* [What to do]:
Reproduce the text of the rows below with every instance of "Republik" replaced by "Staat", keeping everything else the same. Leave the pictures out of your answer.

Transcribed page contents
--- START ---
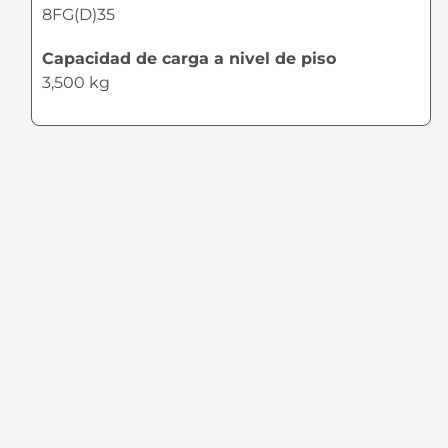
8FG(D)35
Capacidad de carga a nivel de piso
3,500 kg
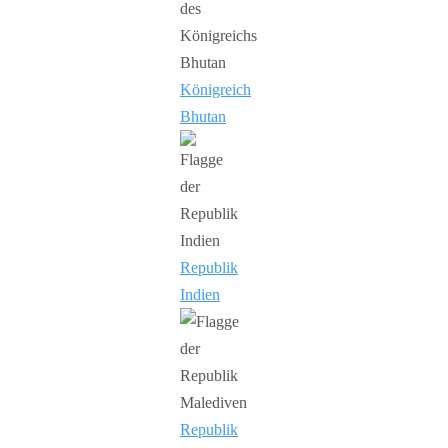
Königreich
Bhutan
Republik
Indien
Republik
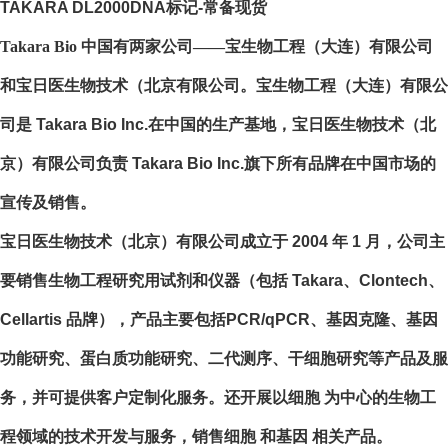
TAKARA DL2000DNA标记-常备现货
Takara Bio
中国有两家公司——宝生物工程（大连）有限公司
和宝日医生物技术（北京有限公司。宝生物工程（大连）有限公
司是
Takara Bio Inc.
在中国的生产基地，宝日医生物技术（北
京）有限公司负责
Takara Bio Inc.
旗下所有品牌在中国市场的
宣传及销售。
宝日医生物技术（北京）有限公司成立于
2004
年
1
月，公司主
要销售生物工程研究用试剂和仪器（包括
Takara
、
Clontech
、
Cellartis
品牌），产品主要包括
PCR/qPCR
、基因克隆、基因
功能研究、蛋白质功能研究、二代测序、干细胞研究等产品及服
务，并可提供客户定制化服务。还开展以细胞 为中心的生物工
程领域的技术开发与服务，销售细胞 和基因 相关产品。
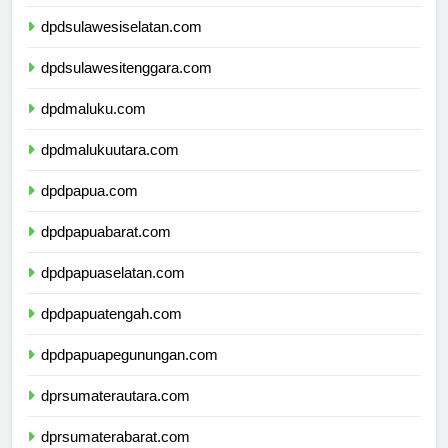
dpdsulawesibarat.com
dpdsulawesiselatan.com
dpdsulawesitenggara.com
dpdmaluku.com
dpdmalukuutara.com
dpdpapua.com
dpdpapuabarat.com
dpdpapuaselatan.com
dpdpapuatengah.com
dpdpapuapegunungan.com
dprsumaterautara.com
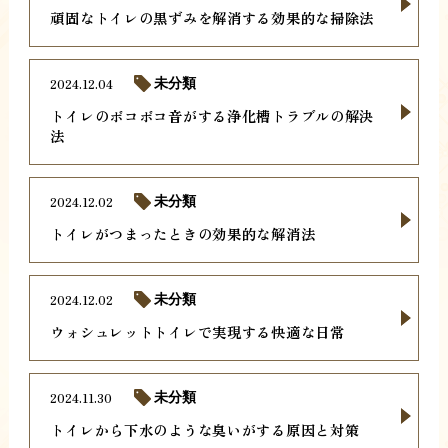
頑固なトイレの黒ずみを解消する効果的な掃除法
2024.12.04
未分類
トイレのボコボコ音がする浄化槽トラブルの解決
法
2024.12.02
未分類
トイレがつまったときの効果的な解消法
2024.12.02
未分類
ウォシュレットトイレで実現する快適な日常
2024.11.30
未分類
トイレから下水のような臭いがする原因と対策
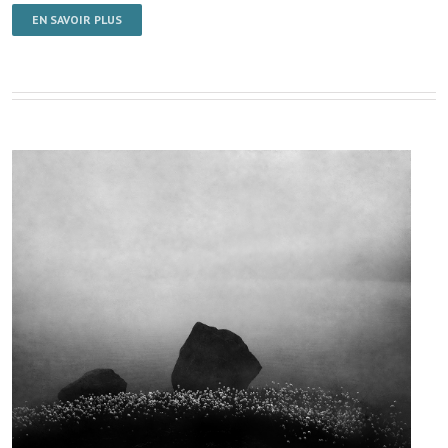
EN SAVOIR PLUS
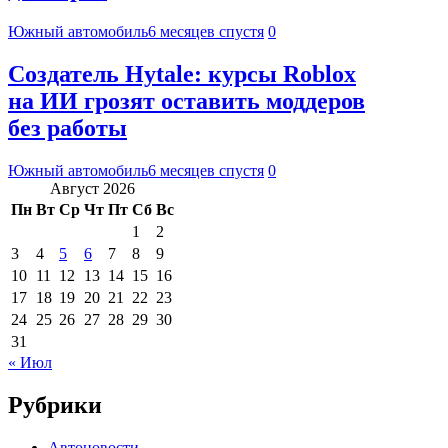
Южный автомобиль
6 месяцев спустя
0
Создатель Hytale: курсы Roblox
на ИИ грозят оставить моддеров
без работы
Южный автомобиль
6 месяцев спустя
0
Август 2026
Пн
Вт
Ср
Чт
Пт
Сб
Вс
1
2
3
4
5
6
7
8
9
10
11
12
13
14
15
16
17
18
19
20
21
22
23
24
25
26
27
28
29
30
31
« Июл
Рубрики
Автоновости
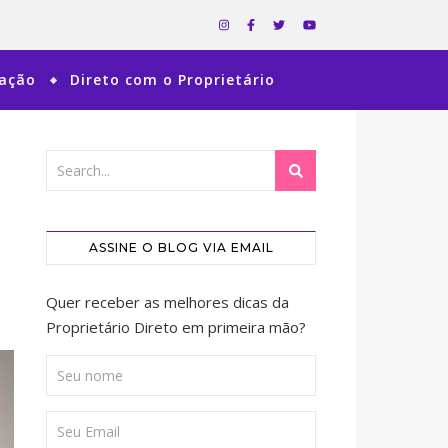
ração
Direto com o Proprietário
ASSINE O BLOG VIA EMAIL
Quer receber as melhores dicas da
Proprietário Direto em primeira mão?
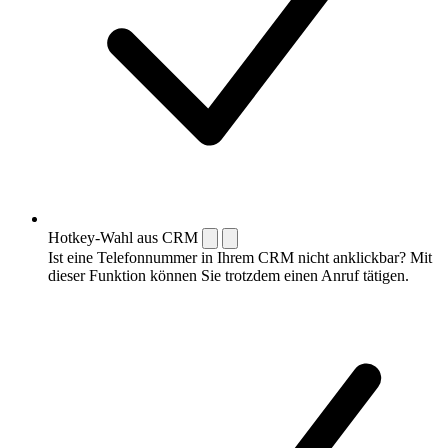
Hotkey-Wahl aus CRM
Ist eine Telefonnummer in Ihrem CRM nicht anklickbar? Mit
dieser Funktion können Sie trotzdem einen Anruf tätigen.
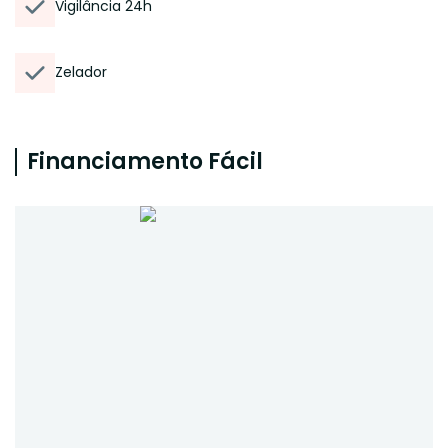
Vigilância 24h
Zelador
Financiamento Fácil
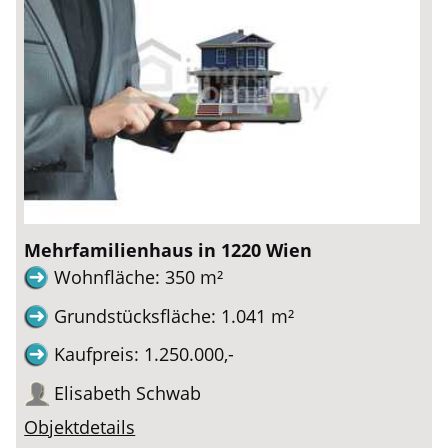
Mehrfamilienhaus in 1220 Wien
Wohnfläche: 350 m²
Grundstücksfläche: 1.041 m²
Kaufpreis: 1.250.000,-
Elisabeth Schwab
Objektdetails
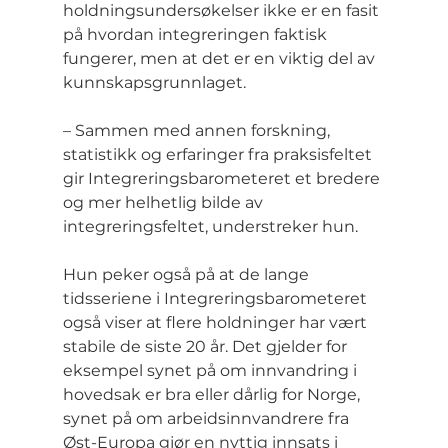
holdningsundersøkelser ikke er en fasit 
på hvordan integreringen faktisk 
fungerer, men at det er en viktig del av 
kunnskapsgrunnlaget.
– Sammen med annen forskning, 
statistikk og erfaringer fra praksisfeltet 
gir Integreringsbarometeret et bredere 
og mer helhetlig bilde av 
integreringsfeltet, understreker hun.
Hun peker også på at de lange 
tidsseriene i Integreringsbarometeret 
også viser at flere holdninger har vært 
stabile de siste 20 år. Det gjelder for 
eksempel synet på om innvandring i 
hovedsak er bra eller dårlig for Norge, 
synet på om arbeidsinnvandrere fra 
Øst-Europa gjør en nyttig innsats i 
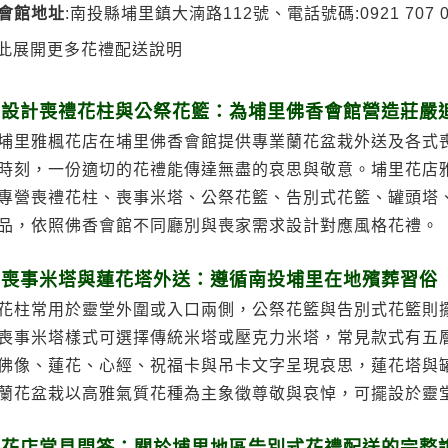
會館地址
:南投縣埔里鎮大湳路112號、電話號碼:0921 707 
此展開更多花禮配送說明
業設計喪禮花柱與公祭花籃：為埔里佛香會館營造莊嚴
埔里雅楓花店在埔里佛香會館提供專業蘭花盆栽外送及各式
時刻，一份適切的花禮能傳達無盡的哀思與敬意。埔里花店
專營喪禮花柱、喪事米塔、公祭花籃、告別式花籃、罐頭塔
品，依照佛香會館不同廳別與喪家需求設計對應風格花禮。
統喪事米塔與蓮花塔外送：遵循南投埔里在地殯葬習俗
花柱常用於靈堂外圍或入口兩側，公祭花籃與告別式花籃則
喪事米塔樣式可選擇傳統米塔或壓克力米塔，常見款式有五層
佛像、蓮花、心經、祝福卡與吊卡文字呈現哀思，蓮花塔與
蘭花盆栽以高雅氣質花種為主象徵尊敬與哀悼，可擺設於靈
楓花店常見問答：關於埔里地區告別式花禮配送的完整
--- END ---
* [Response for this exercise]:
8FG(D)35
Capacidad de carga a nivel de piso
3,500 kg
Königreich
Bhutan
Staat
Indien
Staat
TAKARA DL2000DNA标记-常备现货
Takara Bio
中国有两家公司——宝生物工程（大连）有限公司
和宝日医生物技术（北京有限公司。宝生物工程（大连）有限公
司是
Takara Bio Inc.
在中国的生产基地，宝日医生物技术（北
京）有限公司负责
Takara Bio Inc.
旗下所有品牌在中国市场的
宣传及销售。
宝日医生物技术（北京）有限公司成立于
2004
年
1
月，公司主
要销售生物工程研究用试剂和仪器（包括
Takara
、
Clontech
、
Cellartis
品牌），产品主要包括
PCR/qPCR
、基因克隆、基因
功能研究、蛋白质功能研究、二代测序、干细胞研究等产品及服
务，并可提供客户定制化服务。还开展以细胞 为中心的生物工
程领域的技术开发与服务，销售细胞 和基因 相关产品。
dpdsulawesibarat.com
dpdsulawesiselatan.com
dpdsulawesitenggara.com
dpdmaluku.com
dpdmalukuutara.com
dpdpapua.com
dpdpapuabarat.com
dpdpapuaselatan.com
dpdpapuatengah.com
dpdpapuapegunungan.com
dprsumaterautara.com
頑固なトイレの黒ずみを解消する効果的な掃除法
2024.12.04
未分類
トイレのボコボコ音がする浄化槽トラブルの解決
法
2024.12.02
未分類
トイレがつまったときの効果的な解消法
2024.12.02
未分類
ウォシュレットトイレで実現する快適な日常
2024.11.30
未分類
トイレから下水のような臭いがする原因と対策
EN SAVOIR PLUS
Южный автомобиль
6 месяцев спустя
0
Создатель Hytale: курсы Roblox
на ИИ грозят оставить моддеров
без работы
Южный автомобиль
6 месяцев спустя
0
Август 2026
Пн
Вт
Ср
Чт
Пт
Сб
Вс
1
2
3
4
5
6
7
8
9
10
11
12
13
14
15
16
17
18
19
20
21
22
23
24
25
26
27
28
29
30
31
« Июл
Рубрики
Автоновости
ração
Direto com o Proprietário
ASSINE O BLOG VIA EMAIL
Quer receber as melhores dicas da
Proprietário Direto em primeira mão?
Hotkey-Wahl aus CRM
Ist eine Telefonnummer in Ihrem CRM nicht anklickbar? Mit
dieser Funktion können Sie trotzdem einen Anruf tätigen.
Vigilância 24h
Zelador
Financiamento Fácil
Mehrfamilienhaus in 1220 Wien
Wohnfläche: 350 m²
Grundstücksfläche: 1.041 m²
Kaufpreis: 1.250.000,-
Elisabeth Schwab
Objektdetails
holdningsundersøkelser ikke er en fasit 
på hvordan integreringen faktisk 
fungerer, men at det er en viktig del av 
kunnskapsgrunnlaget.
– Sammen med annen forskning, 
statistikk og erfaringer fra praksisfeltet 
gir Integreringsbarometeret et bredere 
og mer helhetlig bilde av 
integreringsfeltet, understreker hun.
Hun peker også på at de lange 
tidsseriene i Integreringsbarometeret 
også viser at flere holdninger har vært 
stabile de siste 20 år. Det gjelder for 
eksempel synet på om innvandring i 
hovedsak er bra eller dårlig for Norge, 
synet på om arbeidsinnvandrere fra 
Øst-Europa gjør en nyttig innsats i 
會館地址
:南投縣埔里鎮大湳路112號、電話號碼:0921 707 
此展開更多花禮配送說明
業設計喪禮花柱與公祭花籃：為埔里佛香會館營造莊嚴
埔里雅楓花店在埔里佛香會館提供專業蘭花盆栽外送及各式
時刻，一份適切的花禮能傳達無盡的哀思與敬意。埔里花店
專營喪禮花柱、喪事米塔、公祭花籃、告別式花籃、罐頭塔
品，依照佛香會館不同廳別與喪家需求設計對應風格花禮。
統喪事米塔與蓮花塔外送：遵循南投埔里在地殯葬習俗
花柱常用於靈堂外圍或入口兩側，公祭花籃與告別式花籃則
喪事米塔樣式可選擇傳統米塔或壓克力米塔，常見款式有五層
佛像、蓮花、心經、祝福卡與吊卡文字呈現哀思，蓮花塔與
蘭花盆栽以高雅氣質花種為主象徵尊敬與哀悼，可擺設於靈
楓花店常見問答：關於埔里地區告別式花禮配送的完整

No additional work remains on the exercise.